Render the data beginning with the line containing "Rendered at 1654 by 931 pixels." and ending with the line containing "title Thought Experiment", both included, as a JSON list of strings with one string per line and blank lines omitted.

**Available records:**
◇ ◇ ◇ ◇ ◇

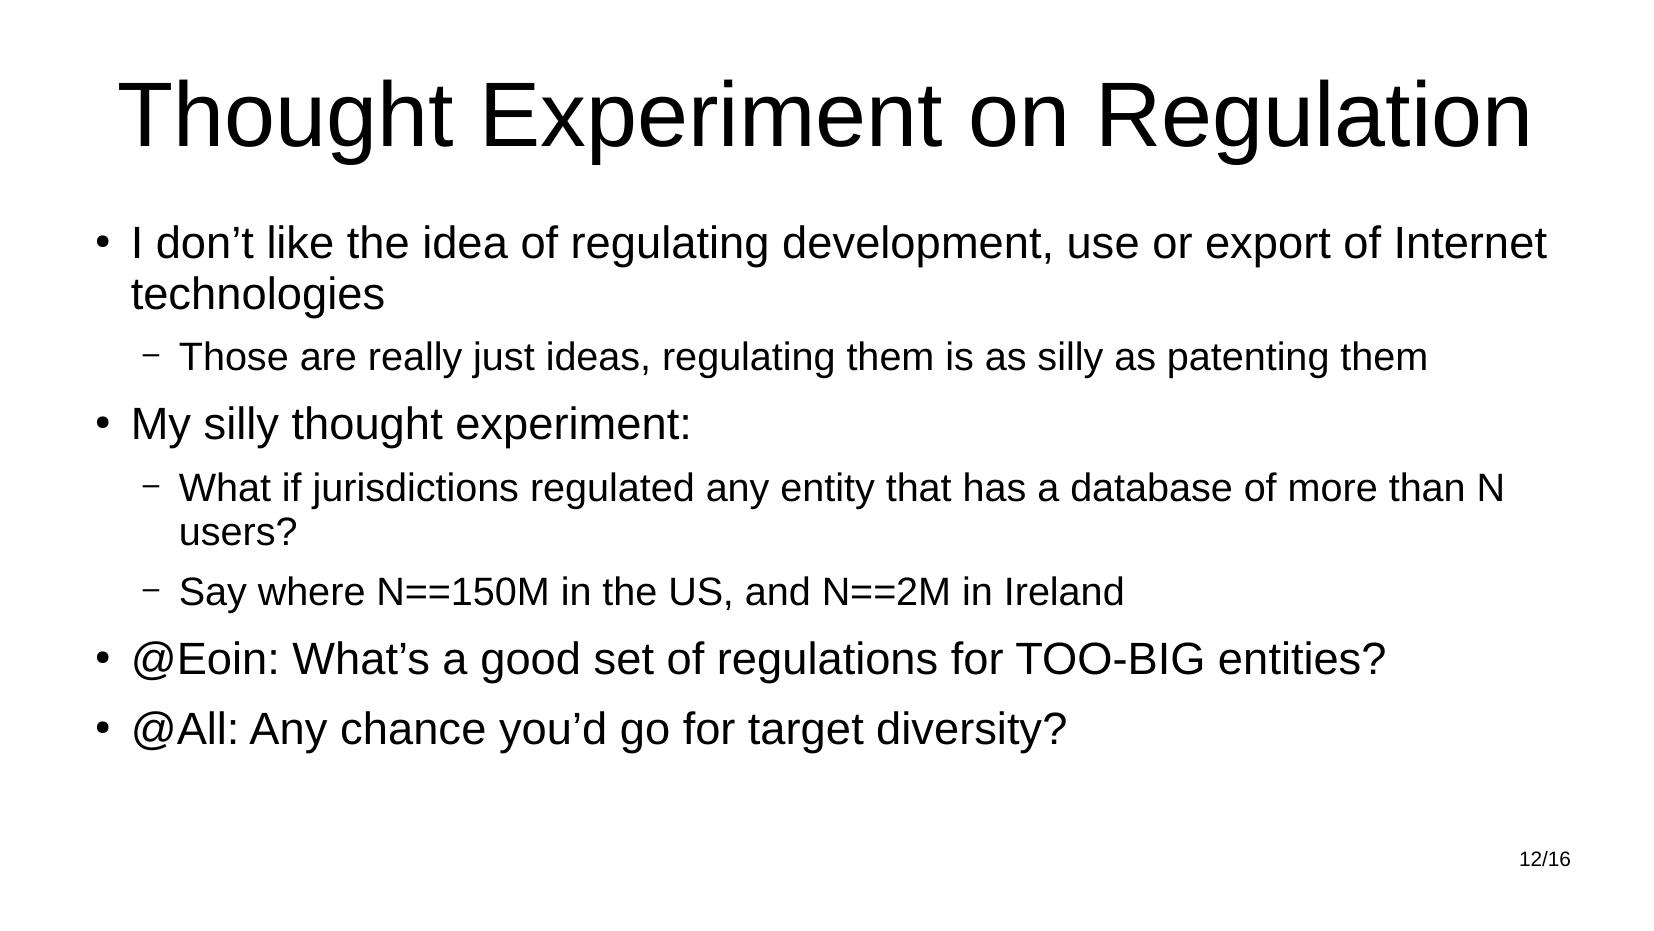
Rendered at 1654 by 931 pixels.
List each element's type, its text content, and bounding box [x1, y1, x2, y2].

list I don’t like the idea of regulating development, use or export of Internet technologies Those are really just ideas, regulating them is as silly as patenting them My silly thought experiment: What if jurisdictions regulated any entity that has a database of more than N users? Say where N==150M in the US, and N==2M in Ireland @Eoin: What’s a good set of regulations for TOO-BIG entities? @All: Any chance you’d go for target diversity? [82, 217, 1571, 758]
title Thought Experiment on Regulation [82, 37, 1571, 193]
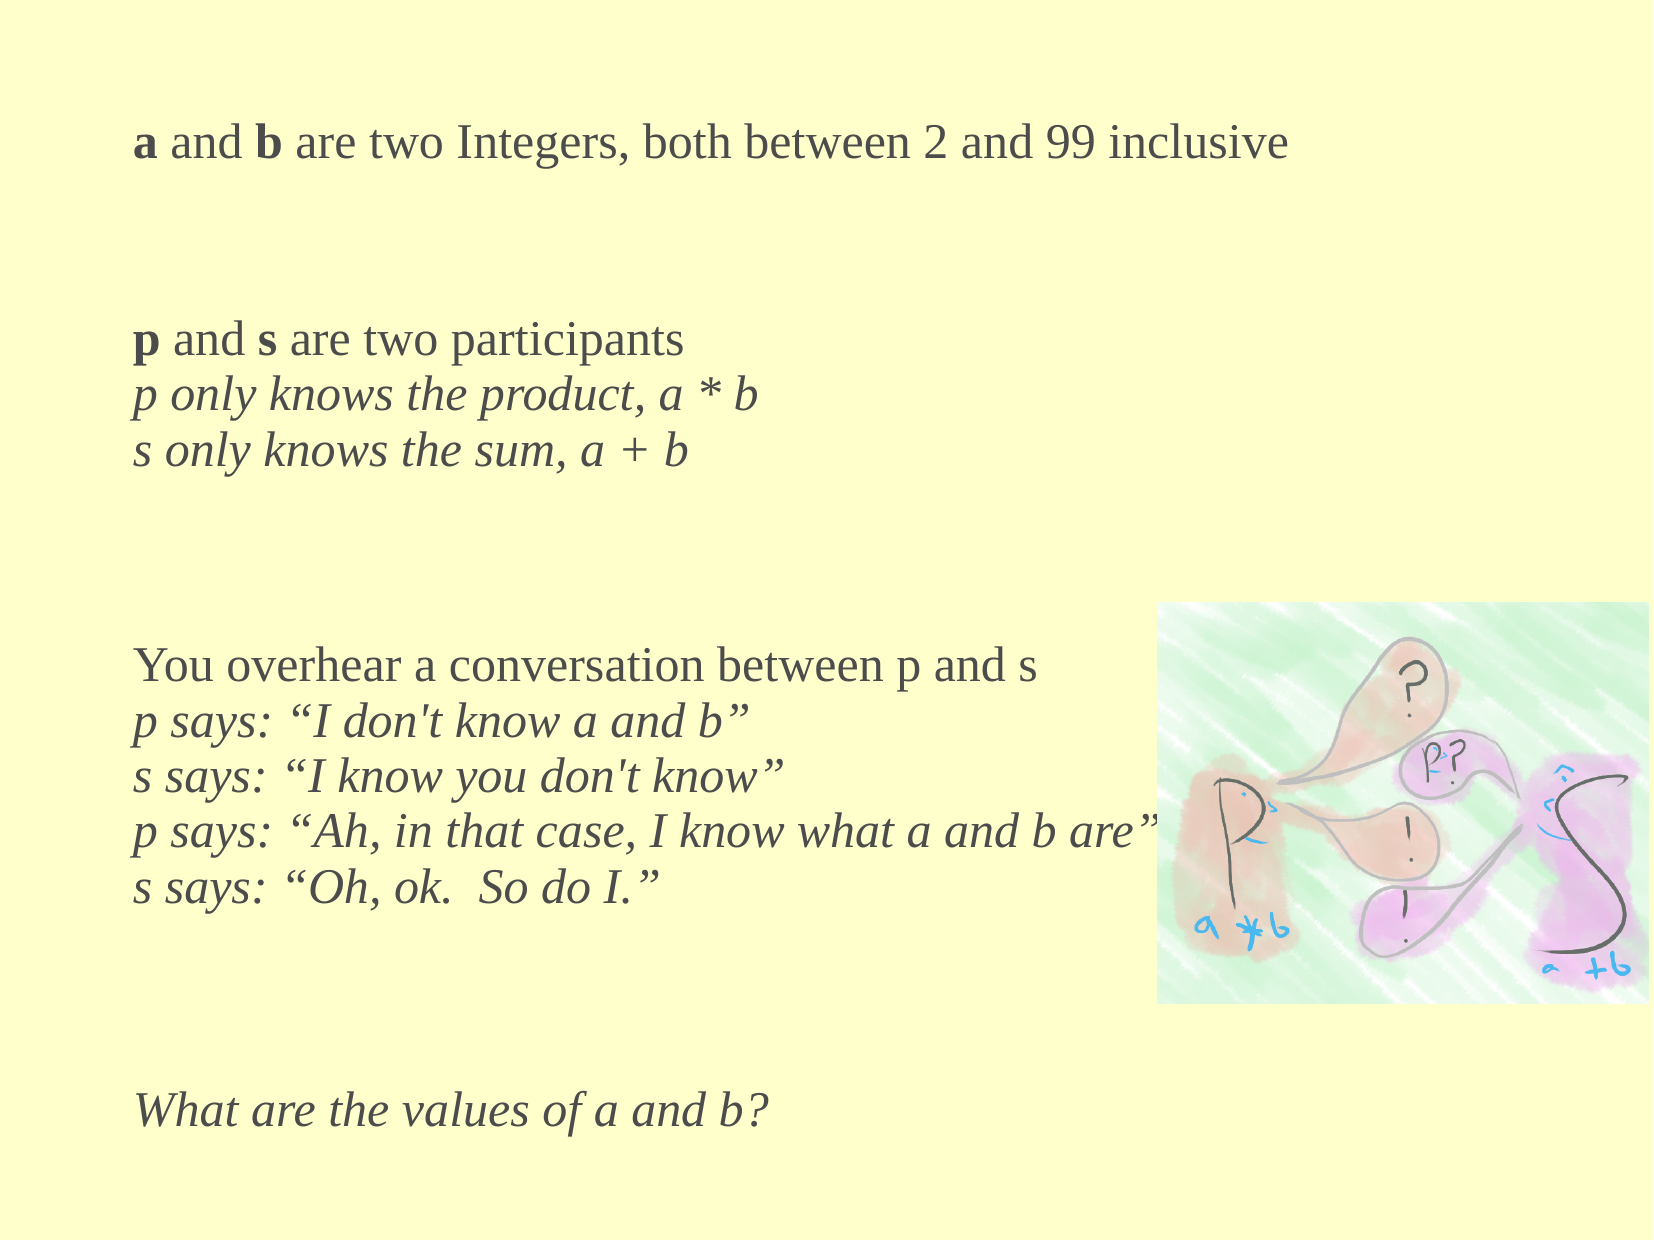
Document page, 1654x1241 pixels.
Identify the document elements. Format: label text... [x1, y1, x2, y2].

◇ ◇ ◇ ◇ ◇

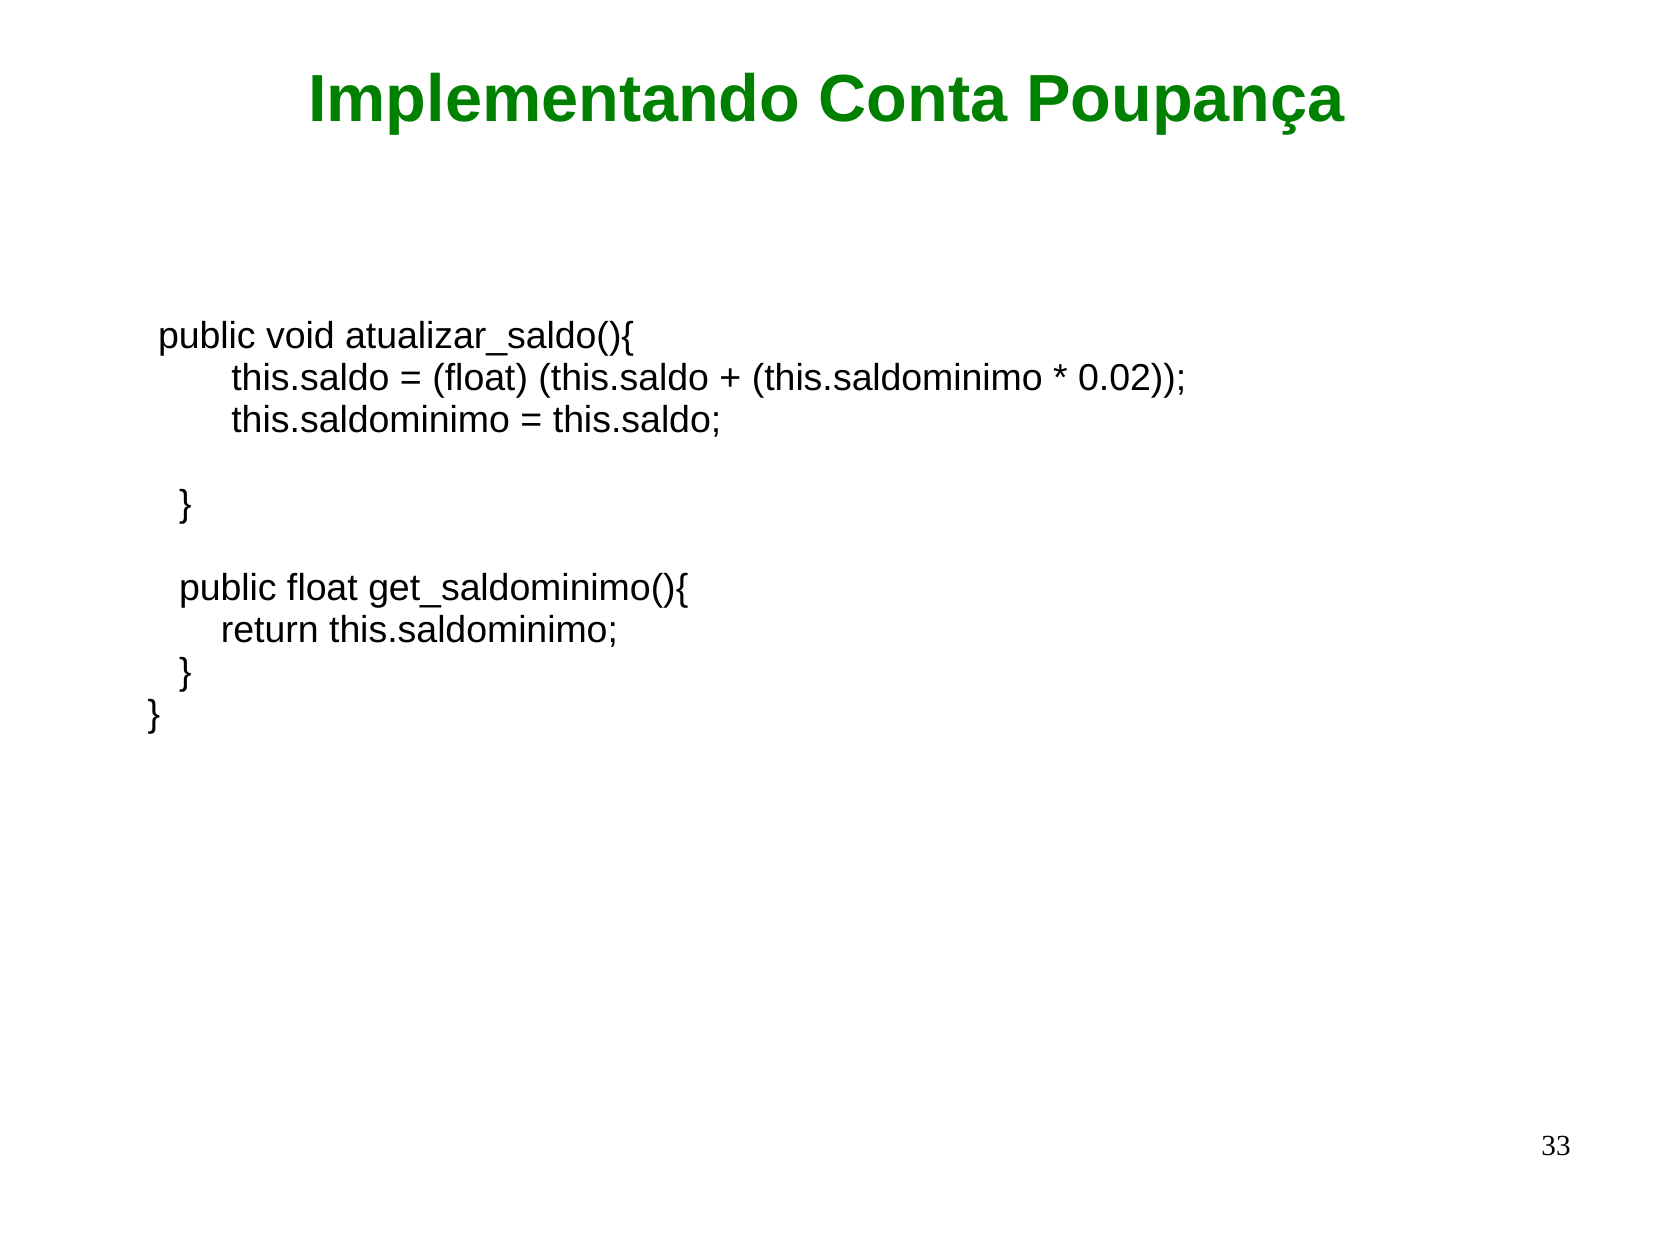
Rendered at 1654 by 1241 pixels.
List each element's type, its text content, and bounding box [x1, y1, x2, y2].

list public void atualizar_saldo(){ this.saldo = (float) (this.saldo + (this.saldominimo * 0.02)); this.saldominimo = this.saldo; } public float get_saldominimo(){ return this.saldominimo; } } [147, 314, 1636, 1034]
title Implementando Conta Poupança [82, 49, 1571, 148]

◇ ◇ ◇ ◇ ◇

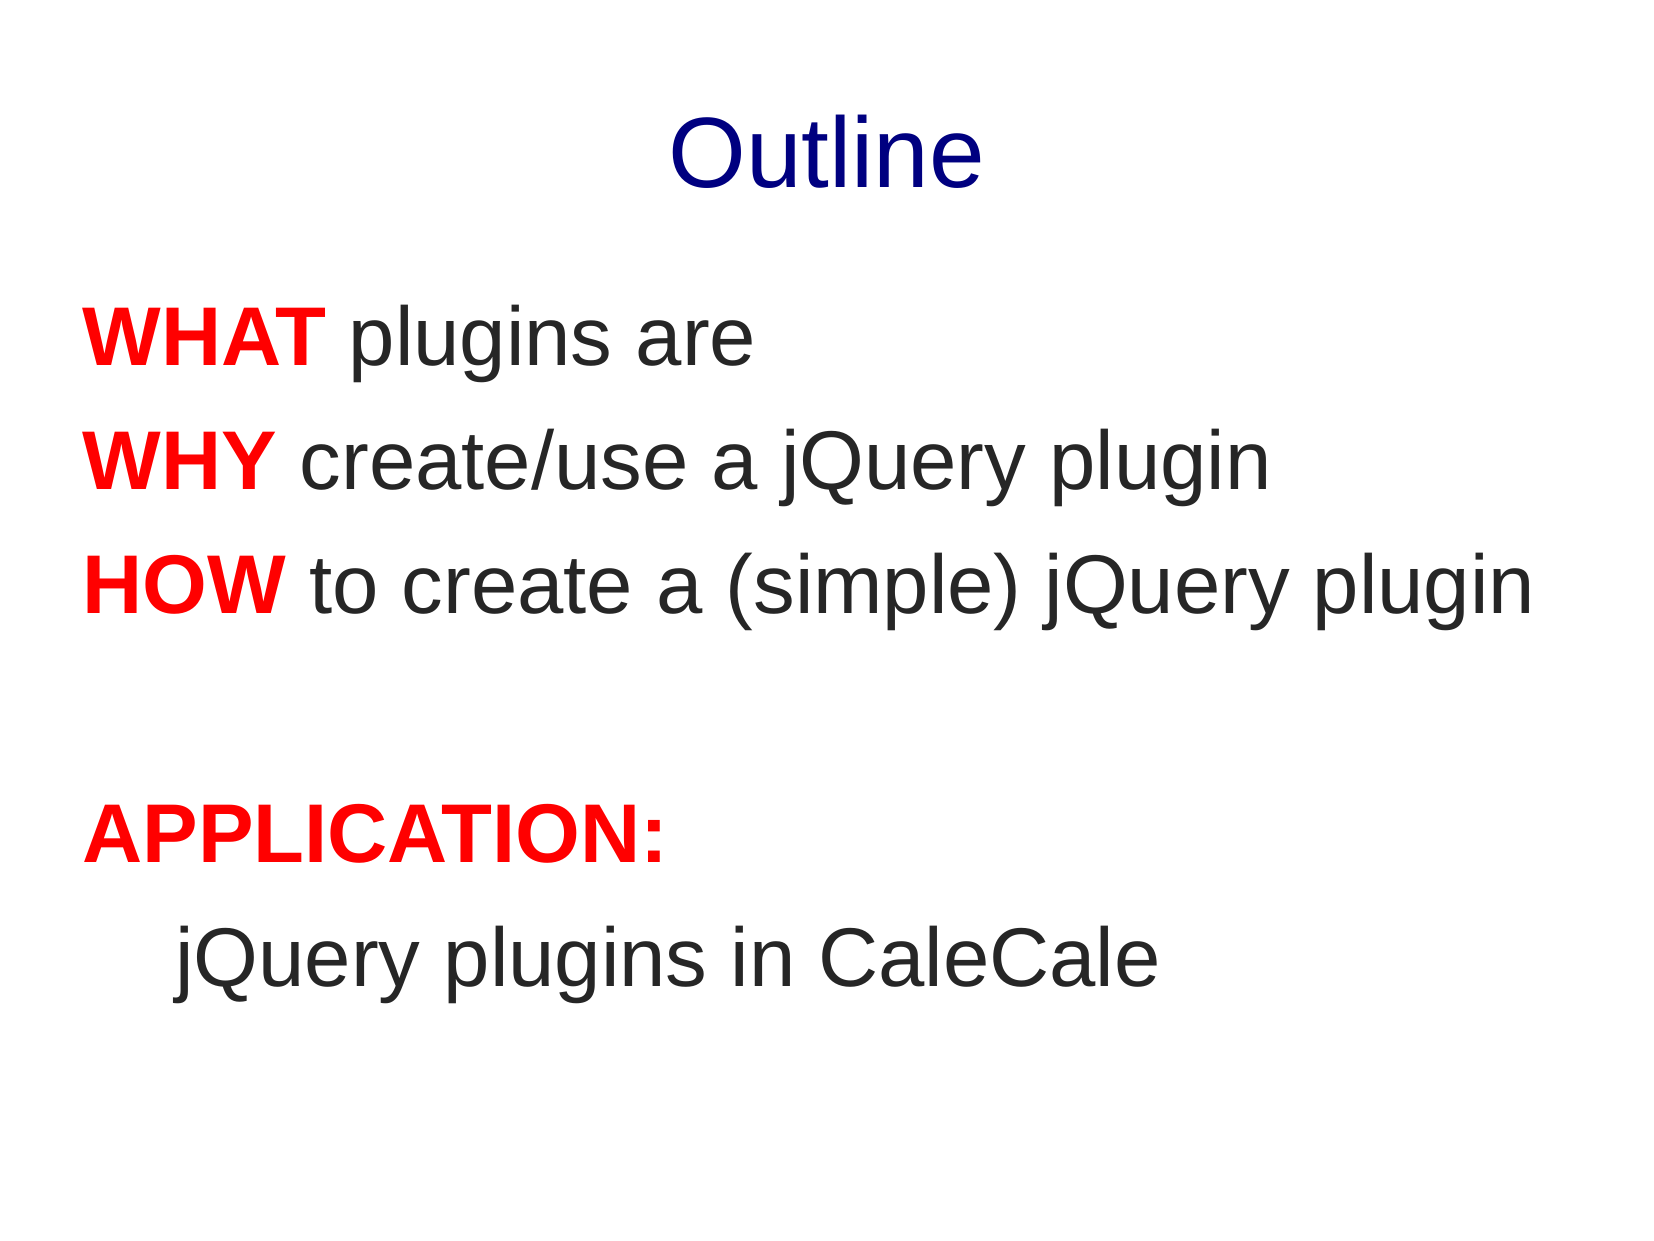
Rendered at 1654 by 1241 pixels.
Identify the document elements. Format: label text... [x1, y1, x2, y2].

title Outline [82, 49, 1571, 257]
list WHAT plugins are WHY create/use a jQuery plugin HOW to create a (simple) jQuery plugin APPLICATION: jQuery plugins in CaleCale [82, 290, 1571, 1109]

◇ ◇ ◇ ◇ ◇

**Exercise answer:**
[
  "Rendered at 1654 by 931 pixels.",
  "List each element's type, its text content, and bounding box [x1, y1, x2, y2].",
  "list I don’t like the idea of regulating development, use or export of Internet technologies Those are really just ideas, regulating them is as silly as patenting them My silly thought experiment: What if jurisdictions regulated any entity that has a database of more than N users? Say where N==150M in the US, and N==2M in Ireland @Eoin: What’s a good set of regulations for TOO-BIG entities? @All: Any chance you’d go for target diversity? [82, 217, 1571, 758]",
  "title Thought Experiment on Regulation [82, 37, 1571, 193]"
]